__Given passage__.

I have a working solution but I know it is inefficient and am trying to improve upon it. In it's OnSurfaceCreated() method, Thread 1 creates two textures. Thread 2, in it's draw method, does a glReadPixels() into a ByteBuffer (let's refer to it as bb). Thread 2 then signals to Thread 1 that a new frame is ready, at which point Thread 1 invokes glTexSubImage2D(bb) to update it's texture with the new data from Thread 2, and proceed with it's "blending" in order to generate a new frame.
This architecture works better on some Android devices than others, and I have been able to garner a slight improvement in performance by using PBOs. But I figured that by using so-called "direct textures" via the EGL Image extension (https://software.intel.com/en-us/articles/using-opengl-es-to-accelerate-apps-with-legacy-2d-guis) I would gain some benefit by removing the need for the costly glTexSubImage2D() call. Yes, I'd still have the glReadPixels() call which bothers me still but at least I should measure some improvement. In fact, at least on a Samsung Galaxy Tab S (Mali T628 GPU) my new code is dramatically slower than before! How can this be?
In the new code Thread 1 instantiates the EGLImage object by using gralloc and proceeds to bind it to a texture:
// note gbuffer::create() is a wrapper around gralloc
buffer = gbuffer::create(width, height, gbuffer::FORMAT_RGBA_8888);
EGLClientBuffer anb = buffer->getNativeBuffer();
EGLImageKHR pEGLImage = _eglCreateImageKHR(eglGetCurrentDisplay(), EGL_NO_CONTEXT, EGL_NATIVE_BUFFER_ANDROID, (EGLClientBuffer)anb, attrs);
glBindTexture(GL_TEXTURE_2D, texid); // texid from glGenTextures(...)
_glEGLImageTargetTexture2DOES(GL_TEXTURE_2D, pEGLImage);
Then Thread 2 in it's main loop does it's off-screen render-to-texture stuff and essentially pushes the data back over to Thread 1 via glReadPixels() with the destination address as the backing storage behind the EGLImage:
void* vaddr = buffer->lock();
glReadPixels(0, 0, width, height, GL_RGBA, GL_UNSIGNED_BYTE, vaddr);
buffer->unlock();
How can this be slower than glReadPixels() into a ByteBuffer followed by glTexSubImage2D from the aforementioned ByteBuffer? I'm also interested in alternative techniques as I am not limited to OpenGL-ES 2.0 and can use OpenGL-ES 3.0. I have tried FBOs but ran into some issues.
In response to the first answer I decided to take a stab at implementing a different approach. Namely, sharing the textures between Thread 1 and Thread 2. While I don't have the sharing part working yet, I do have Thread 1's EGLContext passed down to Thread 2's EGLContext so that in theory, Thread 2 can share textures with Thread 1. With these changes in place, and with the glReadPixels() and glTexSubImage2D() calls remaining, the app works but is far slower than before. Strange.
The other oddity I uncovered is the deal with the difference between javax.microedition.khronos.egl.EGLContext and android.opengl.EGLContext. GLSurfaceView exposes an interface method setEGLContextFactory() which allows me to pass Thread 1's EGLContext to Thread 2, as in the following:
public Thread1SurfaceView extends GLSurfaceView {
public Thread1SurfaceView(Context context) {
super(context);
// here is how I pass Thread 1's EGLContext to Thread 2
setEGLContextFactory(new EGLContextFactory() {
#Override
public javax.microedition.khronos.egl.EGLContext createContext(
final javax.microedition.khronos.egl.EGL10 egl,
final javax.microedition.khronos.egl.EGLDisplay display,
final javax.microedition.khronos.egl.EGLConfig eglConfig) {
// Configure context for OpenGL ES 3.0.

__Check your understanding__.
1. Answer these about the forum post:
(a) On which device and GPU was the new code dramatically slower than before?
(b) What is gbuffer::create() described as a wrapper around?
(c) Which GLSurfaceView interface method lets Thread 1's EGLContext be passed to Thread 2?
2. Reproduce the forum post from "The other oddity" up to and including "OpenGL ES 3.0.".

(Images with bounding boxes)
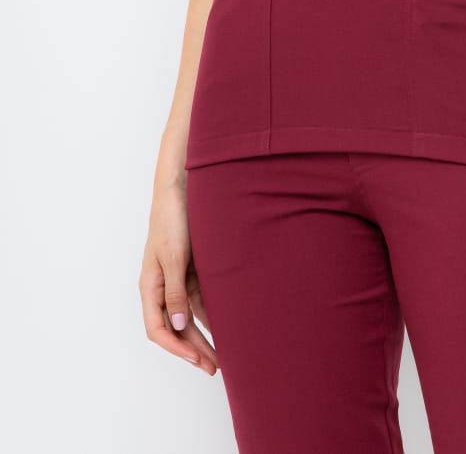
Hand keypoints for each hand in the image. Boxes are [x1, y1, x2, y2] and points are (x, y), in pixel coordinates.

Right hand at [139, 181, 218, 375]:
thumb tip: (179, 326)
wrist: (182, 188)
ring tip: (224, 353)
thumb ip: (175, 292)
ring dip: (204, 334)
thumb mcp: (173, 257)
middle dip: (194, 348)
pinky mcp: (192, 269)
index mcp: (150, 286)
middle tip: (216, 366)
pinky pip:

__Answers for this exercise__.
1.
(a) A Samsung Galaxy Tab S with a Mali T628 GPU.
(b) gralloc.
(c) setEGLContextFactory().

2.
The other oddity I uncovered is the deal with the difference between javax.microedition.khronos.egl.EGLContext and android.opengl.EGLContext. GLSurfaceView exposes an interface method setEGLContextFactory() which allows me to pass Thread 1's EGLContext to Thread 2, as in the following:
public Thread1SurfaceView extends GLSurfaceView {
public Thread1SurfaceView(Context context) {
super(context);
// here is how I pass Thread 1's EGLContext to Thread 2
setEGLContextFactory(new EGLContextFactory() {
#Override
public javax.microedition.khronos.egl.EGLContext createContext(
final javax.microedition.khronos.egl.EGL10 egl,
final javax.microedition.khronos.egl.EGLDisplay display,
final javax.microedition.khronos.egl.EGLConfig eglConfig) {
// Configure context for OpenGL ES 3.0.